Sobre la autonomía del médico
Mayo 31, 2006Al hilo del post anterior, hoy voy a comentar algo que sería fundamental para que un médico pudiera ejercer una correcta práctica. Debería tener una autonomía real en la toma de decisiones y a la hora de aconsejar al paciente acerca de cómo enfocar su problema.
Ya comenté que idealmente, el médico debería ser responsable de sus actos sólamente ante el paciente (y eventualmente ante el juez en caso de posible malpraxis, por supuesto).
En la actualidad esto no es así. El médico, en el sistema sanitario público, y a causa de la nefasta jerarquización, es responsable ante sus diversos jefes y jefecillos. No es infrecuente que lo que el médico cree más conveniente en conciencia para el paciente choque con la opinión de dichos jefes y jefecillos. En esos casos se plantean problemas de conciencia, y cada uno los solventa como puede.
Puede pensarse que como -en teoría- se trabaja en equipo, los facultativos se comentan los casos entre ellos, discuten acerca de los mismos, etcétera. En teoría es así, pero en la práctica puede ser muy diferente. La última palabra la tienen siempre los jefes y los jefecillos del equipo jerarquizado, y si el equipo decide algo con lo que el facultativo no está de acuerdo, hay que tenerlos bien puestos para explicarle al paciente que se le va a hacer tal cosa mientras nosotros pensamos por dentro que si fuera nuestro familiar nos lo llevábamos de allí rápidamente.
Las sesiones clínicas, donde se toman decisiones que se supone que consensuadas, son a menudo un espectáculo. Hay facultativos que tienen ganas de quitarse de encima pacientes, y que aprovechan las sesiones para endilgártelos (simplemente, proponen una burrada, tú sugieres una opción más juiciosa, y el jeta de turno te contesta que muy bien, que si tú crees que hay una mejor alternativa, te ocupes tú de ejecutarla). Otros disfrutan poniendo objecciones por sistema, avaladas simplemente por su chulería. Suelen ser viejos adjuntos "pata negra" con personalidad psicopática, y en las sesiones clínicas propenden al insulto personal. Hablan ex cathedra, y pobre del que se atreve a llevarles la contraria. Discutir una opinión médica suya es considerada como un insulto personal y te cuelgan la etiqueta de "conflictivo". Muchos médicos, en las sesiones, se limitan a callar, se abstienen de opinar sobre los casos de sus colegas y esperan que cuando ellos presenten sus casos los colegas hagan lo propio. El trabajo en equipo en modelos jerarquizados a veces degenera en pantomimas.

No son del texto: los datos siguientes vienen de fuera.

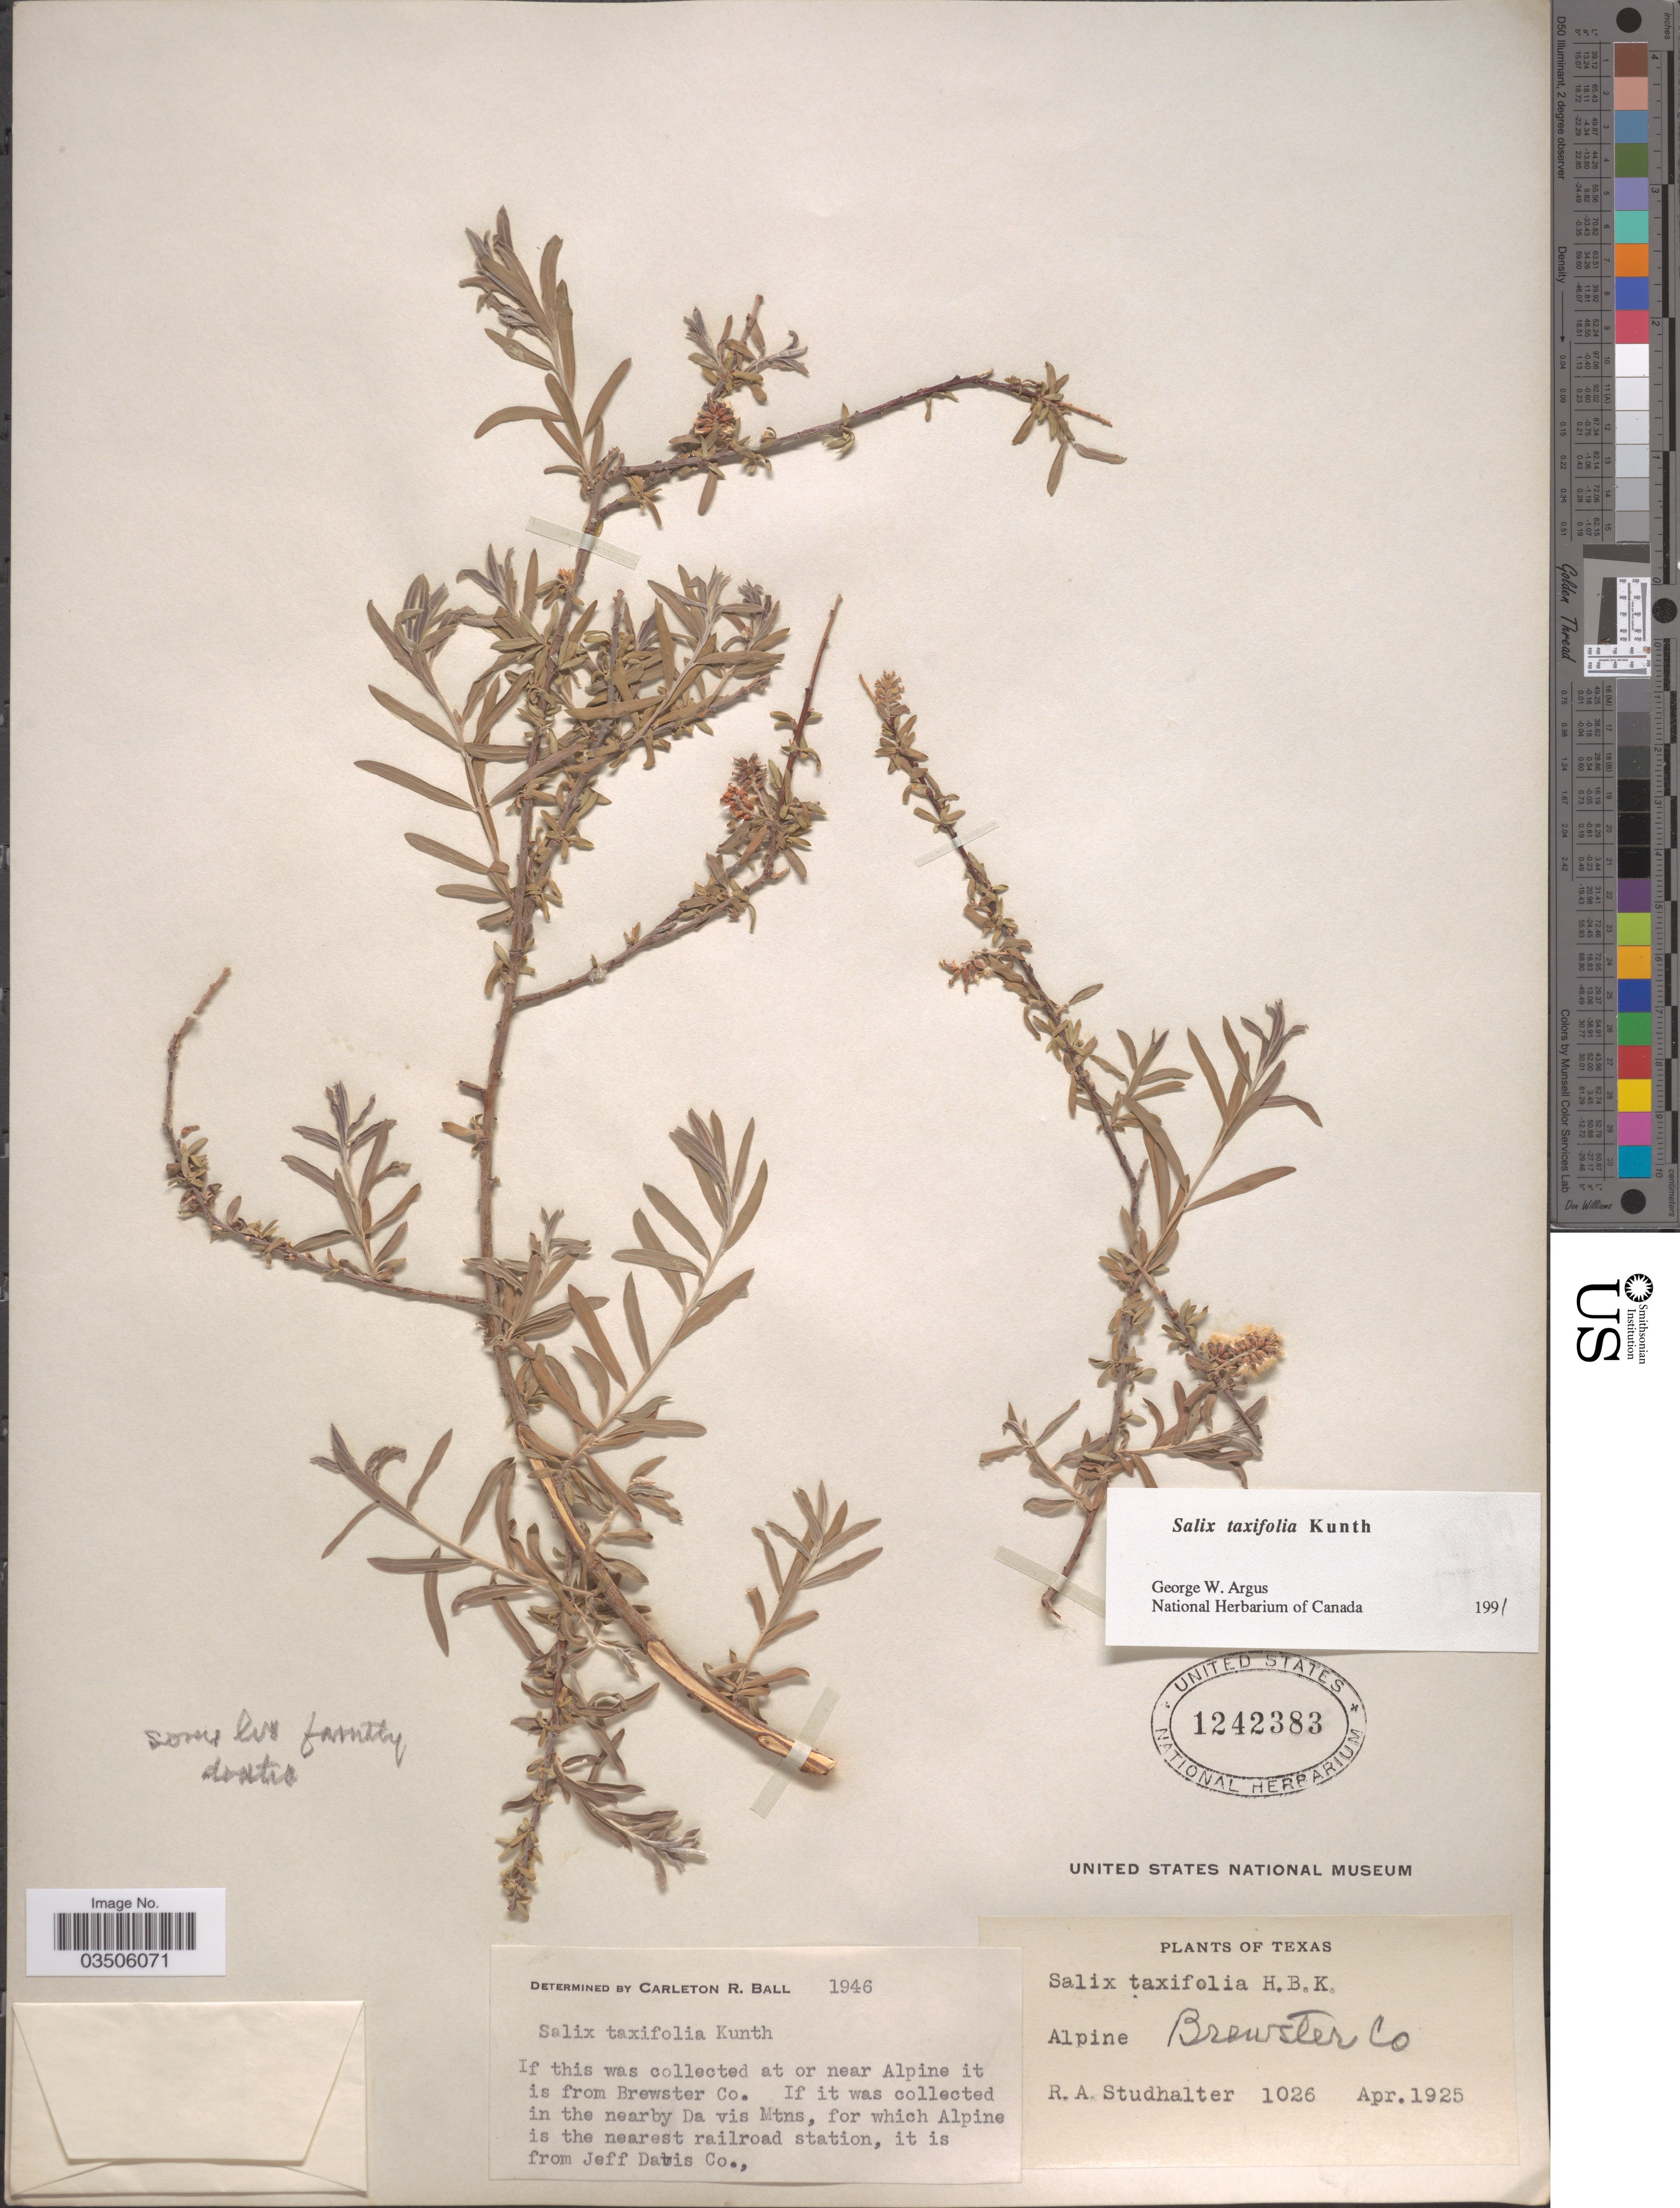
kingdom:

En un equipo médico, lo que se hace al final depende muchas veces no de las opiniones médicas más fundadas sino de lo que le pasa por la cabeza al jefe de servicio o a sus acólitos, del humor que tengan ese día, de las ganas de trabajar ó de cómo les caiga el paciente en cuestión. Ellos deciden qué es lo que se hace, y luego el facultativo-lacayo tiene que ir a ofrecer al paciente unas explicaciones con las que quizá está en desacuerdo en su fuero interno. Normalmente los jefes y jefecillos no dan la cara y te envían a ti a dar las explicaciones. Si aprecias tu futuro profesional en el centro en cuestión y tu nómina mensual, ya puedes ir tragando quina, diciendo amén y viendo cómo le explicas al paciente lo que otros han decidido hacer. La cara con la que se queda el paciente es la tuya, y luego, si vienen mal dadas, las explicaciones las tienes que dar tú (obviamente, los jefes y jefecillos se quitan de enmedio cuando las cosas se tuercen).
Los pacientes suelen confiar en sus facultativos y en general desconocen cómo se toman las decisiones en los equipos médicos. Muchas veces preguntan: "Y usted, doctor, qué haría?". Es muy violento tener que decirles: "Mire, yo haría otra cosa completamente diferente, pero mi jefe me ha mandado que le diga que tenemos que hacer esto otro". De hecho, nadie lo dice, porque si lo hiciera se montaría un pinfostio. Y luego pasa lo que pasa.
Lo dicho: los pacientes deberían ser responsables de su tarea ante sus pacientes, pero para ello su libertad de actuación no debería estar condicionada por una jerarquía manipuladora. Quien da la cara ha de ser el responsable, pero el responsable de verdad, no el títere de turno. Es la forma de que entre un médico y un paciente pueda haber una buena relación de confianza.
El origen del mal: la jerarquización.